▸ TEXT SECTION:
[Start of section]
Prove pseudoinverse is such that $fg$ and $gf$ are selfadjoint I've seen in class and in many different pdf files that the pseudoinverse $-$ i.e for those who don't know functions $f,g$ of finite-dimensional inner product spaces such that $f = fgf$ and $g = gfg$ $-$ are such that $fg$ and $gf$ are by construction self-adjoint.
However the pseudoinverse can also be defined by an SVD, and I would like to used this SVD to show the first definition, in particular to show that $fg$ and $gf$ are indeed self-adjoint.
We can assume that $f = U\sum V^*$ and $f$'s pseudoinverse is $g = V \sum^+U^*$. Then I guess we could try to determine $fg$ and $gf$ by calculation, but I've never used SVD before so I'm note quite sure how to properly use $f$ and $g$ to do so. Any idea?
[End of section]
Text extractions from each page:
[Start of section]
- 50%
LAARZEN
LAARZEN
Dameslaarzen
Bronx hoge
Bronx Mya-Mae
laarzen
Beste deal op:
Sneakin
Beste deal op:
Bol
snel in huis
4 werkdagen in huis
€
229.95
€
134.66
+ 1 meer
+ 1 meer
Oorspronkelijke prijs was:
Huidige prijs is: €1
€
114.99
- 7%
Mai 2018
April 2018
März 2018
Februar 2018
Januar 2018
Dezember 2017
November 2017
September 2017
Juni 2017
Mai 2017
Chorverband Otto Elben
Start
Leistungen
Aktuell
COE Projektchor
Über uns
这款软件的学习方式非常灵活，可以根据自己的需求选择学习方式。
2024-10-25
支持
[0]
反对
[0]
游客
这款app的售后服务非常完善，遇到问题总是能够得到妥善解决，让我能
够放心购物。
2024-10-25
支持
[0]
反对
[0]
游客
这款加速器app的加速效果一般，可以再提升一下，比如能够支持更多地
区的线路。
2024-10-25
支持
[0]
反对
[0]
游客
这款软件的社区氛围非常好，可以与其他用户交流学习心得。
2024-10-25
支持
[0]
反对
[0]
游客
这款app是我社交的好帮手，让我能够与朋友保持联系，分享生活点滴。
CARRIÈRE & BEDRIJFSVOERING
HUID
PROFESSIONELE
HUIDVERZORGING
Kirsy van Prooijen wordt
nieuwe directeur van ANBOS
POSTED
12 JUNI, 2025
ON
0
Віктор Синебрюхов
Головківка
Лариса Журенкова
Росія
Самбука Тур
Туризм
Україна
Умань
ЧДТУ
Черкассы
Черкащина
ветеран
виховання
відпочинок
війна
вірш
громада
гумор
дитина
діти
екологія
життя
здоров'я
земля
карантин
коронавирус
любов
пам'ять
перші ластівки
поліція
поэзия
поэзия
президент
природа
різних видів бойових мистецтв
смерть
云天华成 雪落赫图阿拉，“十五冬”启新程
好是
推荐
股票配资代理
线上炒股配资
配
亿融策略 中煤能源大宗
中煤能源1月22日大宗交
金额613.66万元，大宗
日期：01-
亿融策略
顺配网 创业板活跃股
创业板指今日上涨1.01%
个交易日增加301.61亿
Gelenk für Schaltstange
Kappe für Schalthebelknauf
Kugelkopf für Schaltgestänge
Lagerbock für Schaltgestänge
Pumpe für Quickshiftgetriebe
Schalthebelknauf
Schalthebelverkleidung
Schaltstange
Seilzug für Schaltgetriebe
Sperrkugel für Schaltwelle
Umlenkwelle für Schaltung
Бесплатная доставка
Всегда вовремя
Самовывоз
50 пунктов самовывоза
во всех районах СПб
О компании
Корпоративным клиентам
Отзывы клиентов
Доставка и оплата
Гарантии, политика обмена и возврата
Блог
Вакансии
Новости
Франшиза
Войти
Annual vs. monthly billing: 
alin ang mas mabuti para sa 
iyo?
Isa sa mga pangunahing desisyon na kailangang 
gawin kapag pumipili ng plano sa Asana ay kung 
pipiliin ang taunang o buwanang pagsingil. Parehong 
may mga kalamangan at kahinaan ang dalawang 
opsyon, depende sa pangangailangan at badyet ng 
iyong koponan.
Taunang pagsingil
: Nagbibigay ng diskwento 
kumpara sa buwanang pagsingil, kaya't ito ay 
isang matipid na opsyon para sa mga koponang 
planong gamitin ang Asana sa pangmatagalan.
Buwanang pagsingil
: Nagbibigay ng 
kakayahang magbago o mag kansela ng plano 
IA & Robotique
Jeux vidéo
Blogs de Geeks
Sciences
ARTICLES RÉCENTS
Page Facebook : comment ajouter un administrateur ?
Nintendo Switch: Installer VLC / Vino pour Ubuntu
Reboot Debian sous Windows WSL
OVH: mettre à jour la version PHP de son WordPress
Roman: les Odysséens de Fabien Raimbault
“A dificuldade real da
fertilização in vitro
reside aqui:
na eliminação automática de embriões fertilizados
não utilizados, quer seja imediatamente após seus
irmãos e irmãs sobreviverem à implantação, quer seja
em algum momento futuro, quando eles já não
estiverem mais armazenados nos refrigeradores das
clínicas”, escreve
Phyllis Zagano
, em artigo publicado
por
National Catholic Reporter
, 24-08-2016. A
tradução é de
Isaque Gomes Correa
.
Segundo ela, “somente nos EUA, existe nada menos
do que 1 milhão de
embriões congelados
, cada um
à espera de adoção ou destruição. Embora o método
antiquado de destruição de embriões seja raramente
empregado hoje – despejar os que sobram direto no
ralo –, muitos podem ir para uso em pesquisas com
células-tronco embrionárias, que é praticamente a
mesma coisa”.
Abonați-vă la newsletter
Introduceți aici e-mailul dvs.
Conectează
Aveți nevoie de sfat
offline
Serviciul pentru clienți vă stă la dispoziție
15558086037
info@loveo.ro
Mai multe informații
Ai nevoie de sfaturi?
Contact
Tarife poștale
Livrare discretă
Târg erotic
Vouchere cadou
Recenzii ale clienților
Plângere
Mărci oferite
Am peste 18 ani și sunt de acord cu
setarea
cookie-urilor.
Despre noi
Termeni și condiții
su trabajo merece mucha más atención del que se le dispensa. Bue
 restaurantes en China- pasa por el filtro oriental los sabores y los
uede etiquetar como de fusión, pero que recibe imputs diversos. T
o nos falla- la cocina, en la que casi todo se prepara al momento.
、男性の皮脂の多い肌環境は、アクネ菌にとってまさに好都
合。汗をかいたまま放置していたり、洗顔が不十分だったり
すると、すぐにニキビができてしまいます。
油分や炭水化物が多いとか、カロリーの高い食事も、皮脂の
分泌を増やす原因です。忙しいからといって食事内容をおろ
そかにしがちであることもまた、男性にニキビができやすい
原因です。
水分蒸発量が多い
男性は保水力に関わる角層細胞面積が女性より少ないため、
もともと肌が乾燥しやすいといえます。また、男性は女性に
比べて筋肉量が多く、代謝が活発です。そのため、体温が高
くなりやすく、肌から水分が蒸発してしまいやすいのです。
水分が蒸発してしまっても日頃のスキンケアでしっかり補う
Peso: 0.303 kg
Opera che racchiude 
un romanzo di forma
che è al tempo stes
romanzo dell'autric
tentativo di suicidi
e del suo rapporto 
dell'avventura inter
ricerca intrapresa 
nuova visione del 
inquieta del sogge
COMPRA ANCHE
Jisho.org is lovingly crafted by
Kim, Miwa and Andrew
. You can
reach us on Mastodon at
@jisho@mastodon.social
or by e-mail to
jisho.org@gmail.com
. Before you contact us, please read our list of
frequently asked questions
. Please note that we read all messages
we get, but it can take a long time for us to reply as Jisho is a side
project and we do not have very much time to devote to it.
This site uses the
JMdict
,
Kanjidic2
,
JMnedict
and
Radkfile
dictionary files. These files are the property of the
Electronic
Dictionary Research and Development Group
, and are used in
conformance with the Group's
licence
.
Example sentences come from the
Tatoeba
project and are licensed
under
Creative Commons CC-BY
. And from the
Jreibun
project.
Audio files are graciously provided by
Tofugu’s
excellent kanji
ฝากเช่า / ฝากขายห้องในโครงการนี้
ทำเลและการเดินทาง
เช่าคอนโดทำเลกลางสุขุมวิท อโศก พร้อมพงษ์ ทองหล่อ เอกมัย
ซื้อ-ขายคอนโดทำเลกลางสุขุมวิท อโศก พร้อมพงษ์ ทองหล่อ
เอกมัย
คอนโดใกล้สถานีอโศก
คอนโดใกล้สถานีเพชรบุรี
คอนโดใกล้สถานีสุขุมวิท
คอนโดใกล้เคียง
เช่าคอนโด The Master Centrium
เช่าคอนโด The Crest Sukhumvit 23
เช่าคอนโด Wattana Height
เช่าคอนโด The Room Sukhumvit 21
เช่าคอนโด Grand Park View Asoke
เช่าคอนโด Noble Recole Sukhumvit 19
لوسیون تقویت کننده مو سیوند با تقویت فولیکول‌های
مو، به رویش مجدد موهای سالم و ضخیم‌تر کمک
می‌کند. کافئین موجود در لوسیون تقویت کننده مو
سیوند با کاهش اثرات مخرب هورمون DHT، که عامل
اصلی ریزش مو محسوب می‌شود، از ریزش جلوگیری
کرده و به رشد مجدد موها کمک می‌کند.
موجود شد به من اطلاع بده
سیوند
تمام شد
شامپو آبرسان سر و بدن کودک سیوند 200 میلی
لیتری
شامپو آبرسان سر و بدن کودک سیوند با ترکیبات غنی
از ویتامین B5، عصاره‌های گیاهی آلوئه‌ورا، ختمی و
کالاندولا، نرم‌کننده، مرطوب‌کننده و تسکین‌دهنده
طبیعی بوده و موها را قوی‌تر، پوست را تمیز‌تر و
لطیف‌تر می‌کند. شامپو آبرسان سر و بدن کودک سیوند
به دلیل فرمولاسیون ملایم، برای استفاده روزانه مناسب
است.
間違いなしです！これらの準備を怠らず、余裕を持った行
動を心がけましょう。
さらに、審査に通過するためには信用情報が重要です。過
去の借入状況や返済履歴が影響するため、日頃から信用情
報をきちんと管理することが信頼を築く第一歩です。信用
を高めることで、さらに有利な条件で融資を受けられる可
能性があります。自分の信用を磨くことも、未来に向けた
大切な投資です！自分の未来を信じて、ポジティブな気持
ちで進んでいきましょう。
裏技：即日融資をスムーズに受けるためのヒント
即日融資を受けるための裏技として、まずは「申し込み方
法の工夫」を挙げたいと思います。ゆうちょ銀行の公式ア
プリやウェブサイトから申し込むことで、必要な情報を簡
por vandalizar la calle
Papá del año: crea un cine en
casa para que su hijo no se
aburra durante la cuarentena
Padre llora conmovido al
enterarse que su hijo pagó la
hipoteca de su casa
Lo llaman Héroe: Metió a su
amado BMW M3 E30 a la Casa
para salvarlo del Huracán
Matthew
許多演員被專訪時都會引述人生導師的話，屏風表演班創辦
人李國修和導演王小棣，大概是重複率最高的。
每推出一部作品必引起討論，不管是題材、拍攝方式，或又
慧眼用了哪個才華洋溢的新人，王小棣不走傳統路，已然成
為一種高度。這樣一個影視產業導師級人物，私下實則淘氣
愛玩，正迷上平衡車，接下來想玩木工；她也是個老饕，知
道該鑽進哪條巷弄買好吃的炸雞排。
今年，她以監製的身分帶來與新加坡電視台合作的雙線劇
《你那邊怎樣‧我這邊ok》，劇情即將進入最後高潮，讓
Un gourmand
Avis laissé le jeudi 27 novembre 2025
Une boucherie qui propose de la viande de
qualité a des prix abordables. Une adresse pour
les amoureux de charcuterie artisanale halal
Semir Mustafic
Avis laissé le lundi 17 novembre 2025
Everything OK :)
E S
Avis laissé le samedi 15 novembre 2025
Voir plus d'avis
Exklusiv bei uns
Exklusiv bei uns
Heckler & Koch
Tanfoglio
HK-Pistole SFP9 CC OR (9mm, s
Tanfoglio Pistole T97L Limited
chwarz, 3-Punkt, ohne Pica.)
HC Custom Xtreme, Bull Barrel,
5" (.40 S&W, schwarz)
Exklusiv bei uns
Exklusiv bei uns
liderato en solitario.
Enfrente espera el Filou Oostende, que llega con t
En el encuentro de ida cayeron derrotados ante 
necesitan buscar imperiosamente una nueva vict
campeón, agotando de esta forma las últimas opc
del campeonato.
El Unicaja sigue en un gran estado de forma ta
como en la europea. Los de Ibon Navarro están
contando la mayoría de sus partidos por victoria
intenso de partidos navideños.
[End of section]
▸ INSTRUCTIONS:
#1 In the pseudoinverse question, which two equations must the functions f and g satisfy?
#2 Go on writing the pseudoinverse question from the point where it stops.
The records are not needed for any of this.

▸ ANSWERS BY TASK:
#1 They must satisfy f = fgf and g = gfg.

#2
Thanks for your time
 A: Let $f = U \Sigma V^*$ be a singular value decomposition, which means that $U,V$ are unitary matrices and $\Sigma$ is a diagonal matrix with the same shape as $f$ and positive diagonal entries. We define the pseudoinverse of $f$ to be $g = f^+ = V \Sigma^+ U^*$, where $\Sigma^+$ is obtained by starting with $\Sigma$ and taking the reciprocal of each non-zero element on the diagonal, leaving the zeros in place, and then transposing the matrix.
Our goal is to show that $f,g$ satisfy the 4 defining properties of the Moore-Penrose pseudoinverse, i.e.

*

*$fgf = f$,

*$gfg = g$,

*$fg$ is self-adjoint,

*$gf$ is self-adjoint.

To that end: first show that the pair $\Sigma,\Sigma^+$ satisfies the required properties that is, show that

*

*$\Sigma\Sigma^+ \Sigma = \Sigma$

*$\Sigma^+ \Sigma \Sigma^+ = \Sigma^+$

*$\Sigma \Sigma^+$ is self-adjoint

*$\Sigma^+ \Sigma$ is self-adjoint.

These are easy to show because $\Sigma,\Sigma^+$ are diagonal matrices. From there, we can show that the conditions hold as follows.
Condition 1:
\begin{align}
fgf &= (U \Sigma V^*)(V \Sigma^+ U^*)(U \Sigma V^*)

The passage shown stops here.